* Reading passage
--- START ---
0

as a part of a project I'm working on, I'm trying to build an hierarchical data structure of objects from different types.

I used django-mptt for it, which promises to handle trees in a smart way with fast queries.

The problem is, that I have multiple models that needs to participate in this data tree, so I used generic relation in order to store the required data.

A snippet of the model I built:

class CPNode(MPTTModel):
    content_type = models.ForeignKey(ContentType, null=True, blank=True)
    object_id = models.PositiveIntegerField(null=True)
    content_object = GenericForeignKey('content_type', 'object_id')
    parent = TreeForeignKey('self', null=True, blank=True, related_name='children', db_index=True)
...

This gives me what i want, except of the query issue.

I figure that to query all the data will cost multiple queries (each time I would like to get the content_object itself).

Does anyone has an idea of how I can maintain this structure, and at the same time being able to get all the data in a scalable query?
--- END ---
* Request
In the forum post about building a hierarchical data structure, which library did the poster use to handle the tree? The records that come next are separate material, independent of the forum post above.

* Data under study
--- START ---
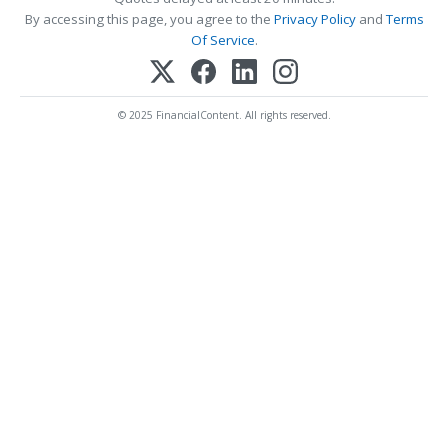
By accessing this page, you agree to the
Privacy Policy
and
Terms
Of Service
.
© 2025 FinancialContent. All rights reserved.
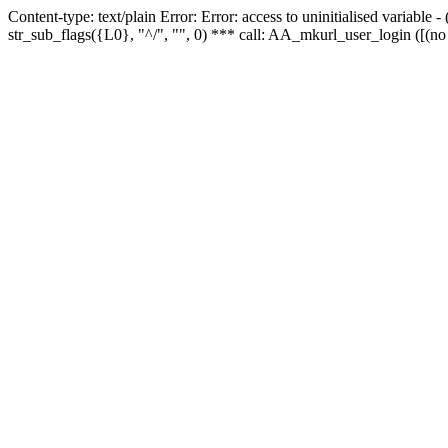
Content-type: text/plain Error: Error: access to uninitialised variabl
str_sub_flags({L0}, "^/", "", 0) *** call: AA_mkurl_user_login ([(no 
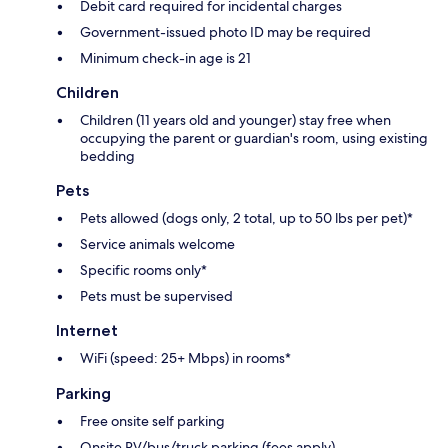
Debit card required for incidental charges
Government-issued photo ID may be required
Minimum check-in age is 21
Children
Children (11 years old and younger) stay free when
occupying the parent or guardian's room, using existing
bedding
Pets
Pets allowed (dogs only, 2 total, up to 50 lbs per pet)*
Service animals welcome
Specific rooms only*
Pets must be supervised
Internet
WiFi (speed: 25+ Mbps) in rooms*
Parking
Free onsite self parking
Onsite RV/bus/truck parking (fees apply)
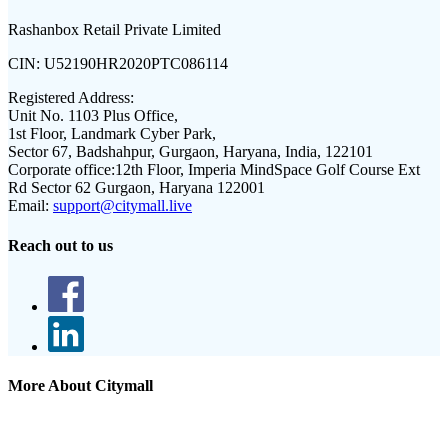
Rashanbox Retail Private Limited
CIN:
U52190HR2020PTC086114
Registered Address:
Unit No. 1103 Plus Office,
1st Floor, Landmark Cyber Park,
Sector 67, Badshahpur, Gurgaon, Haryana, India, 122101
Corporate office:
12th Floor, Imperia MindSpace Golf Course Ext
Rd Sector 62 Gurgaon, Haryana 122001
Email:
support@citymall.live
Reach out to us
More About Citymall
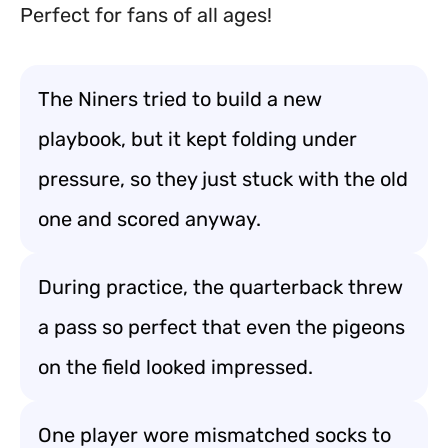
Perfect for fans of all ages!
The Niners tried to build a new
playbook, but it kept folding under
pressure, so they just stuck with the old
one and scored anyway.
During practice, the quarterback threw
a pass so perfect that even the pigeons
on the field looked impressed.
One player wore mismatched socks to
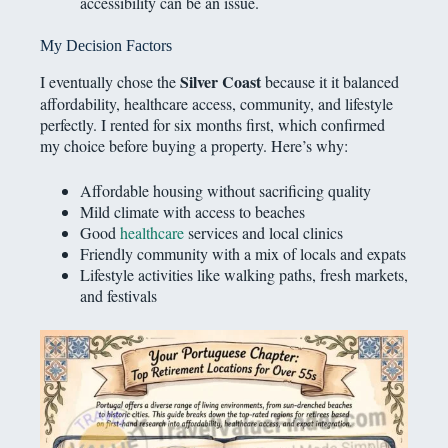
accessibility can be an issue.
My Decision Factors
Silver Coast
I eventually chose the
because it it balanced
affordability, healthcare access, community, and lifestyle
perfectly. I rented for six months first, which confirmed
my choice before buying a property. Here’s why:
Affordable housing without sacrificing quality
Mild climate with access to beaches
Good
healthcare
services and local clinics
Friendly community with a mix of locals and expats
Lifestyle activities like walking paths, fresh markets,
and festivals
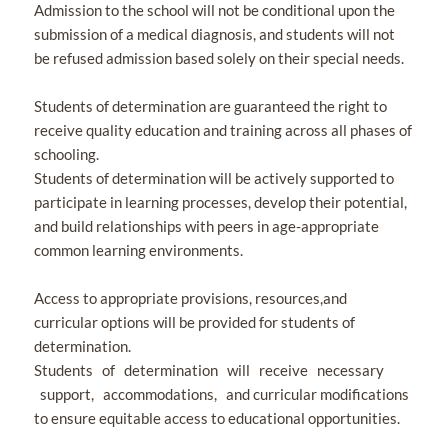
Admission to the school will not be conditional upon the
submission of a medical diagnosis, and students will not
be refused admission based solely on their special needs.
Students of determination are guaranteed the right to
receive quality education and training across all phases of
schooling.
Students of determination will be actively supported to
participate in learning processes, develop their potential,
and build relationships with peers in age-appropriate
common learning environments.
Access to appropriate provisions, resources,and
curricular options will be provided for students of
determination.
Students of determination will receive necessary
support, accommodations, and curricular modifications
to ensure equitable access to educational opportunities.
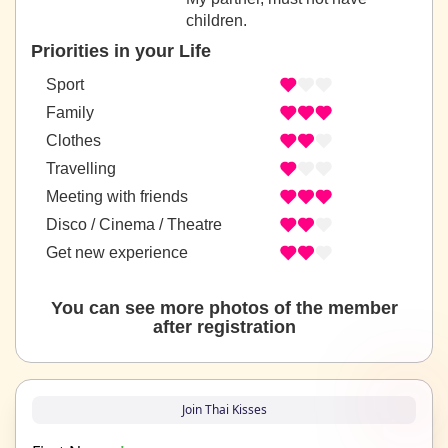
children.
Priorities in your Life
Sport
Family
Clothes
Travelling
Meeting with friends
Disco / Cinema / Theatre
Get new experience
You can see more photos of the member
after registration
Join Thai Kisses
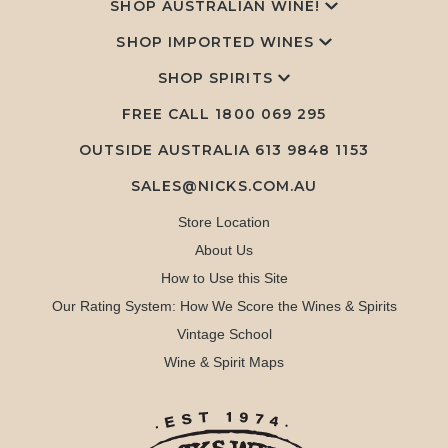
SHOP AUSTRALIAN WINE!
SHOP IMPORTED WINES
SHOP SPIRITS
FREE CALL
1800 069 295
OUTSIDE AUSTRALIA 613 9848 1153
SALES@NICKS.COM.AU
Store Location
About Us
How to Use this Site
Our Rating System: How We Score the Wines & Spirits
Vintage School
Wine & Spirit Maps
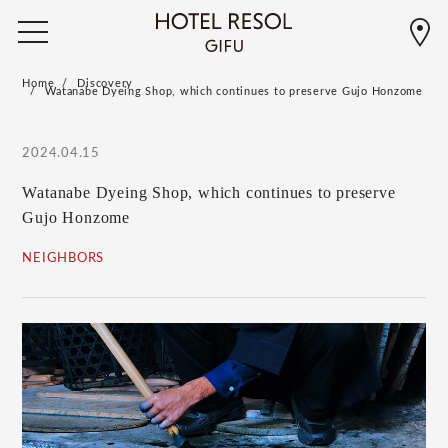
Home
Discovery
Watanabe Dyeing Shop, which continues to preserve Gujo Honzome
2024.04.15
Watanabe Dyeing Shop, which continues to preserve
Gujo Honzome
NEIGHBORS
--- END ---
* Solution below
django-mptt